- Records for this exercise
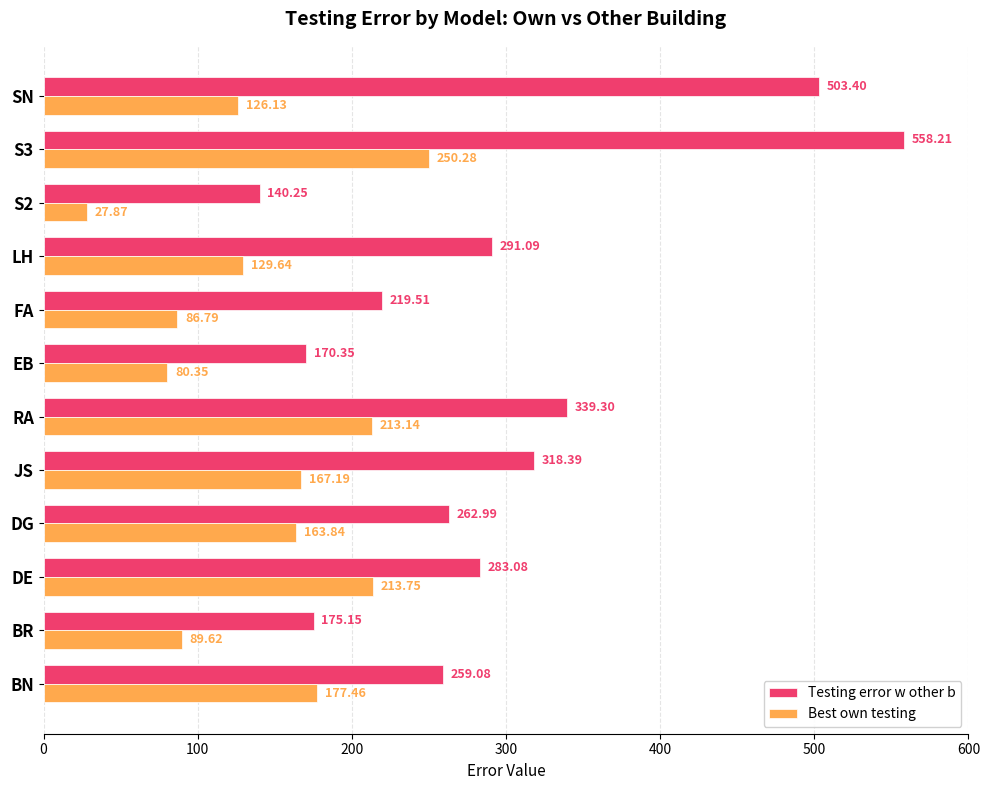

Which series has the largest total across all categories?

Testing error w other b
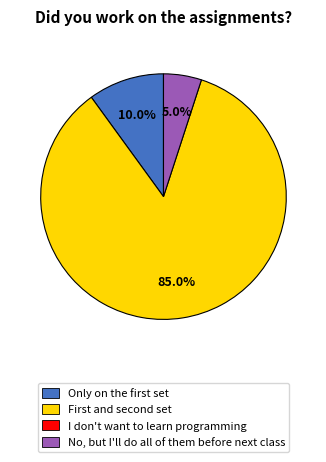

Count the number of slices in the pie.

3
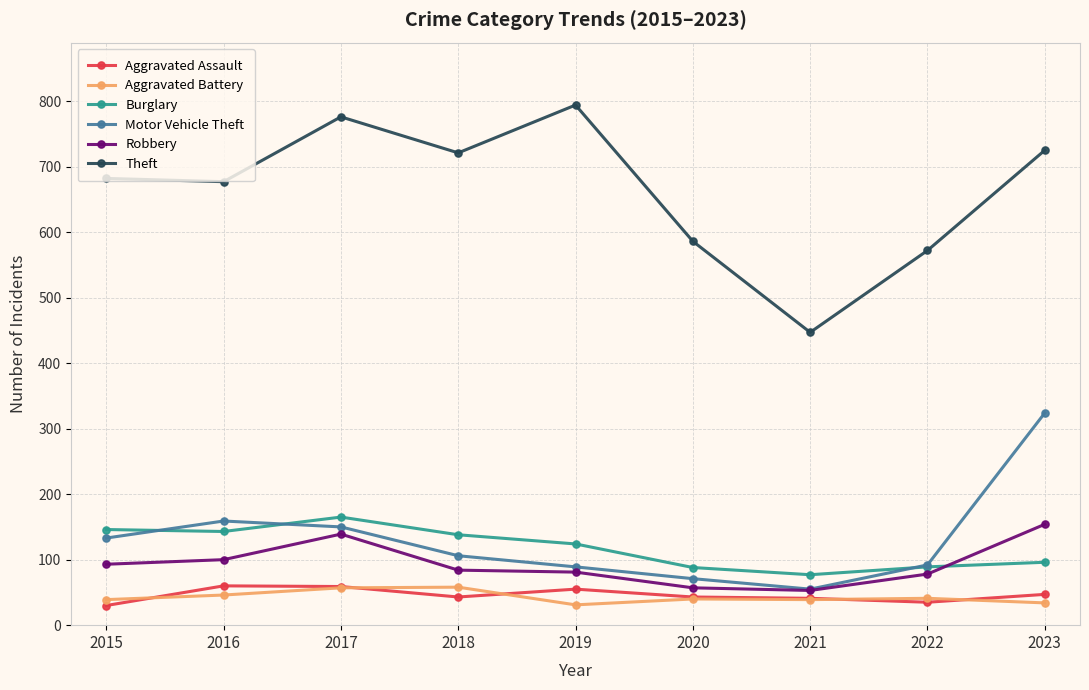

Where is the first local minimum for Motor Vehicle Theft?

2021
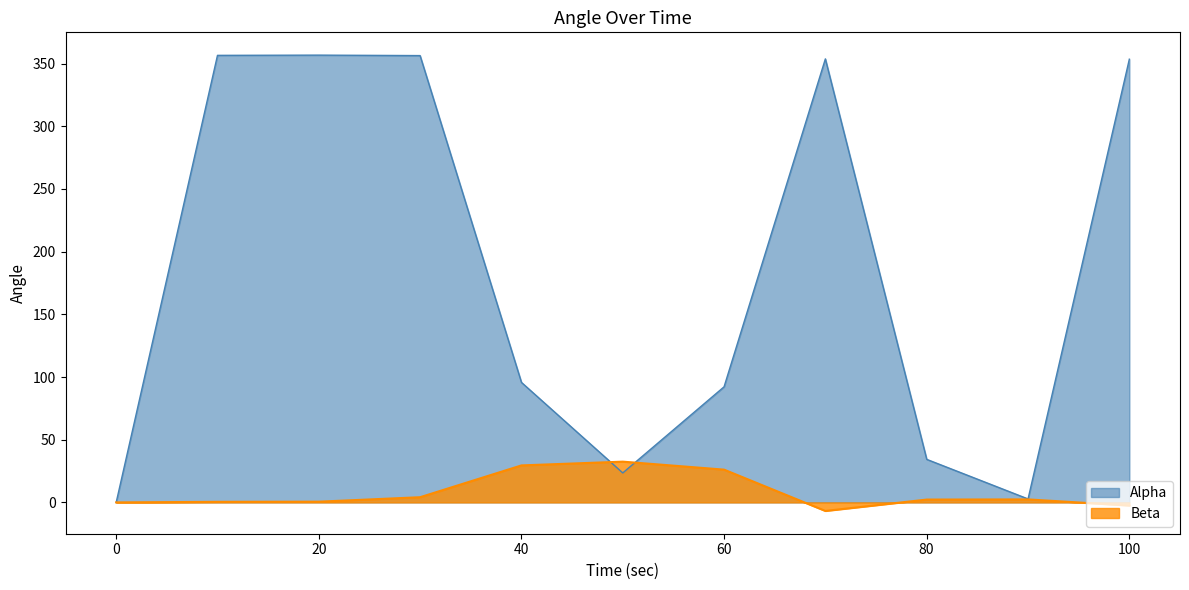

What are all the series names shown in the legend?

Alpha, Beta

- What to work on
Pick out every line above that contains the word "series" and copy each of those lines.

- Response
Which series has the largest total across all categories?
What are all the series names shown in the legend?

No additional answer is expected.